Hello everyone
I am new to AI but i run my own home server and have some experience with running services locally but still basic.
I found this model, it looks awesome for what i want which is to digitize recipe books. I tried it out in “spaces” and its incredibly powerful and accurate.
I have so many questions
-
How do you go about finding the best models?
-
Is there a gui similar to the spaces edition in the self hosted version?
-
I have a 3060 ti, is it ok?
-
I have a service running called mealie where you can import recipes via an OpenAI API, is there a way i can use a local ai for this or does it have to be done through open ai?
-
What is a GPT? Is it like a specified AI that does a certain task? is it the same as an agent?
-
What else can i do with AI? This is new to me and after browsing hugging face im excited by the possibilities
Thank you for reading
1 Like
Hi.
1
You may come across them by chance on Hugging Face, social media, or Discord. If you are looking for a specific model for a particular purpose, use a search engine with queries such as “VLM (or any model type) OCR (or any purpose) Hugging Face” or “VLM OCR GitHub.” or so. You can also enable web search for Gemini or ChatGPT and ask them.
You can also search for Spaces
directly, but it is more convenient to use benchmark rankings called leaderboards.
If you know the model’s name, searching from the Hugging Face model page is straightforward.

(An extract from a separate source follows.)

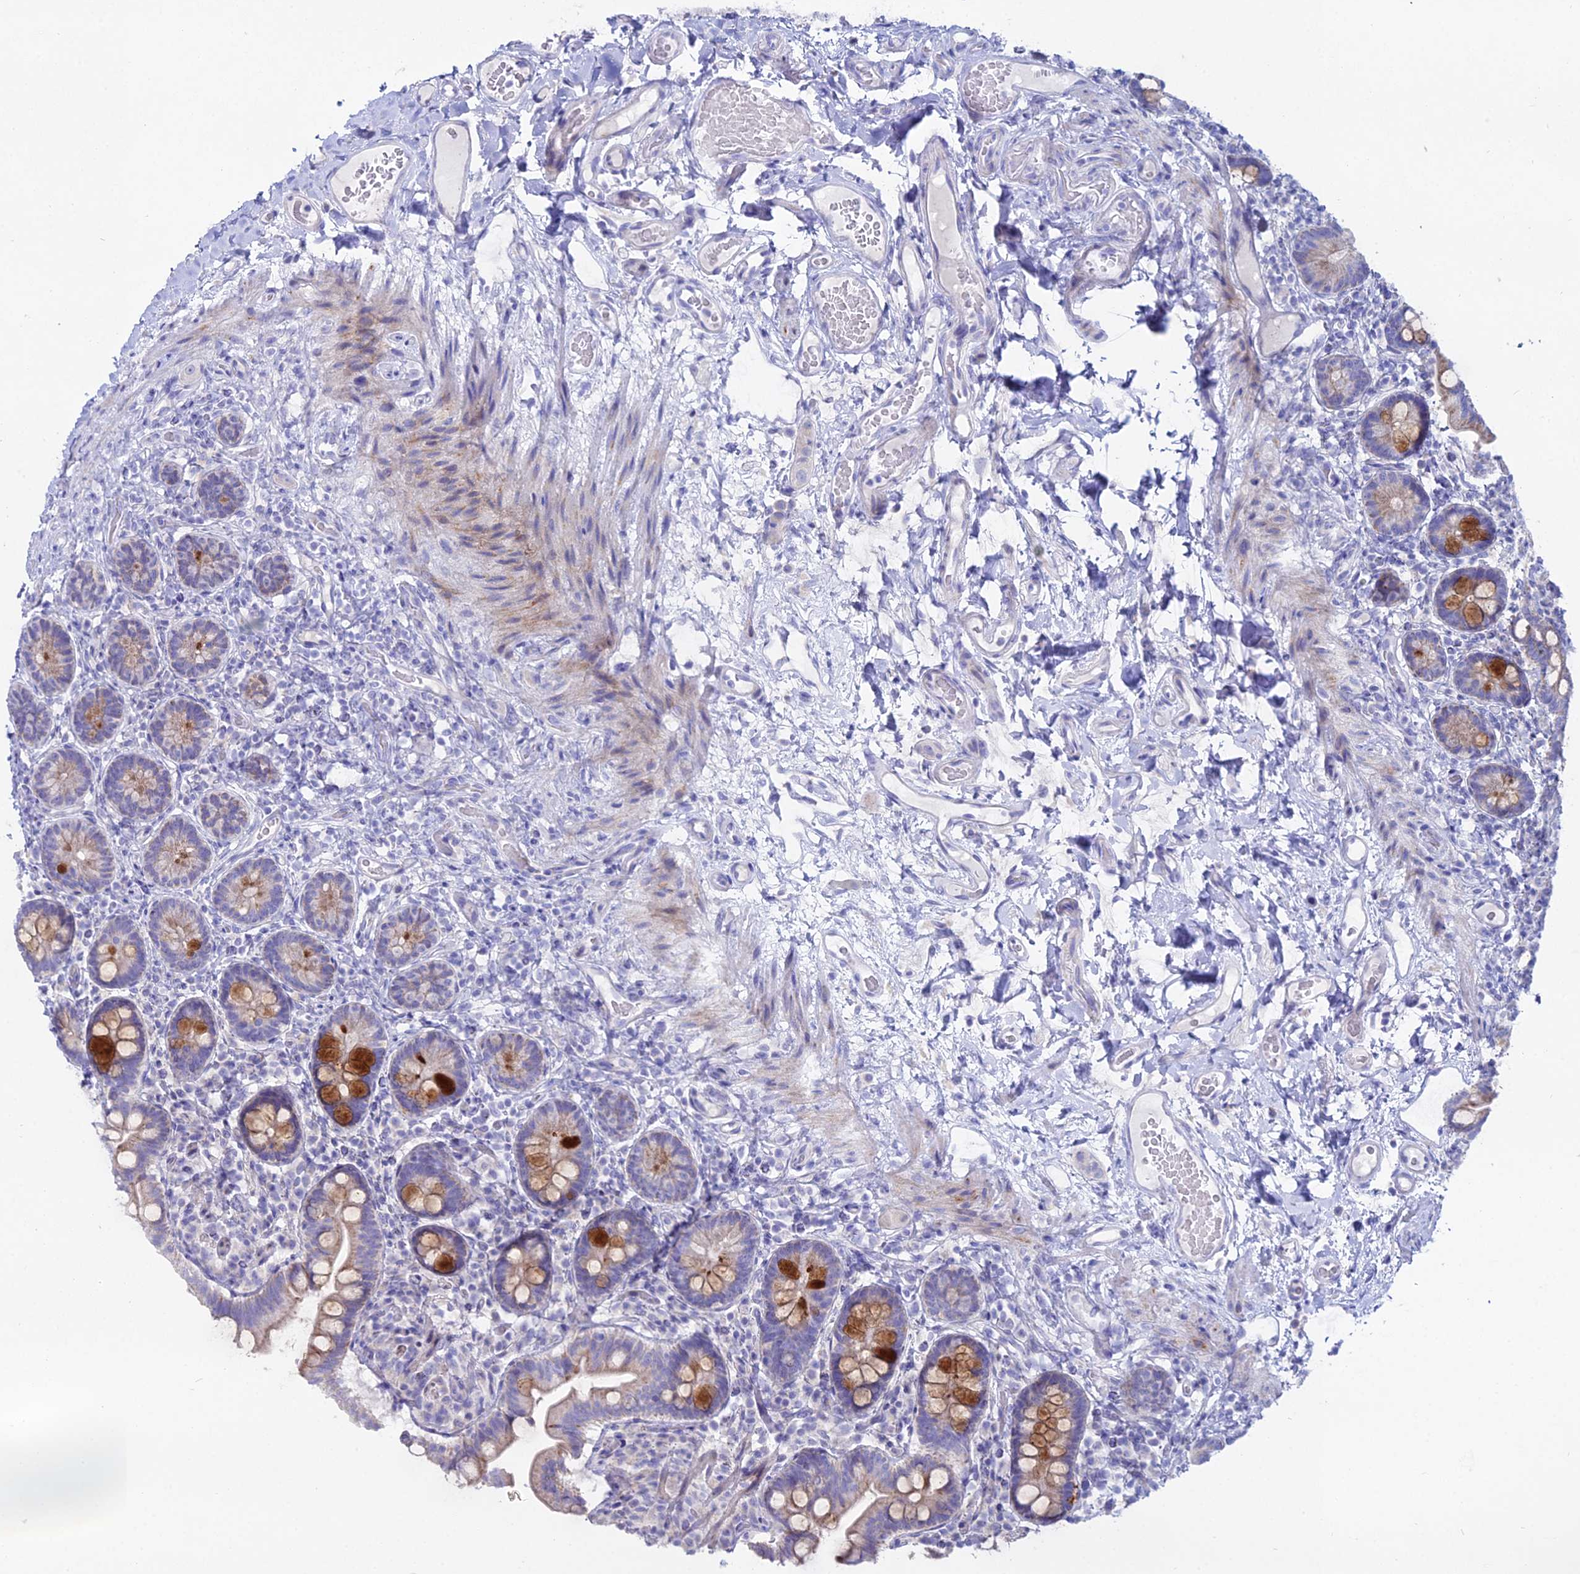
{"staining": {"intensity": "moderate", "quantity": ">75%", "location": "cytoplasmic/membranous"}, "tissue": "small intestine", "cell_type": "Glandular cells", "image_type": "normal", "snomed": [{"axis": "morphology", "description": "Normal tissue, NOS"}, {"axis": "topography", "description": "Small intestine"}], "caption": "Normal small intestine displays moderate cytoplasmic/membranous expression in approximately >75% of glandular cells, visualized by immunohistochemistry.", "gene": "DHX34", "patient": {"sex": "female", "age": 64}}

You can also ask directly on Hugging Face Discord or Hugging Face support.
2
Basically we can use as is.
3
It’s the same GPU as mine. The OCR model used in that space is around 3B parameters to 8B parameters in size. app.py · prithivMLmods/Multimodal-OCR at main
With quantization (think of it as compression), they all work. 3B is no problem. Without quantization, it’s a bit tough, but it still works. It is possible to supplement VRAM with RAM.It will be slower, though…

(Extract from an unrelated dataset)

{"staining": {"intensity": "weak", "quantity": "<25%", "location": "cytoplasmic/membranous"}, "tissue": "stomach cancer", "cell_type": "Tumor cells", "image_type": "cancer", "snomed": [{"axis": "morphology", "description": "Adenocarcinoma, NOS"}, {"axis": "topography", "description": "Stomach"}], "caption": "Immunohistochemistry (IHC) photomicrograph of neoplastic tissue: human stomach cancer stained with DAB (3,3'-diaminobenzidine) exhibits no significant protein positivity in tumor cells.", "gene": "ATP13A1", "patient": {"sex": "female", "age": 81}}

You might need to add a few lines of code for quantization. Since all the code in that Spaces project is readable, I think it should be manageable with some modifications.
4
OpenAI-compatible endpoints such as Ollama, vLLM, and TGI seem to be usable with that service. You should also be able to use models hosted on your own PC. I haven’t tried it myself, though…
5
by ChatGPT:
A GPT (Generative Pre-trained Transformer) is a large language model—a neural network trained on massive text data—that can generate and understand human-like text across many tasks by predicting the next word in a sequence.
An agent, by contrast, is a system that uses models like GPT plus additional components (planning, tool-calling, memory) to act autonomously in an environment—GPT does the “thinking,” while an agent wraps that thinking into goal-directed behavior
6
Try Spaces further and maybe HF Learn, HF Discord, or massive resources online.
John, thank you so much for this detailed explanation and the time you put into this. I really appreciate it and it helps alot.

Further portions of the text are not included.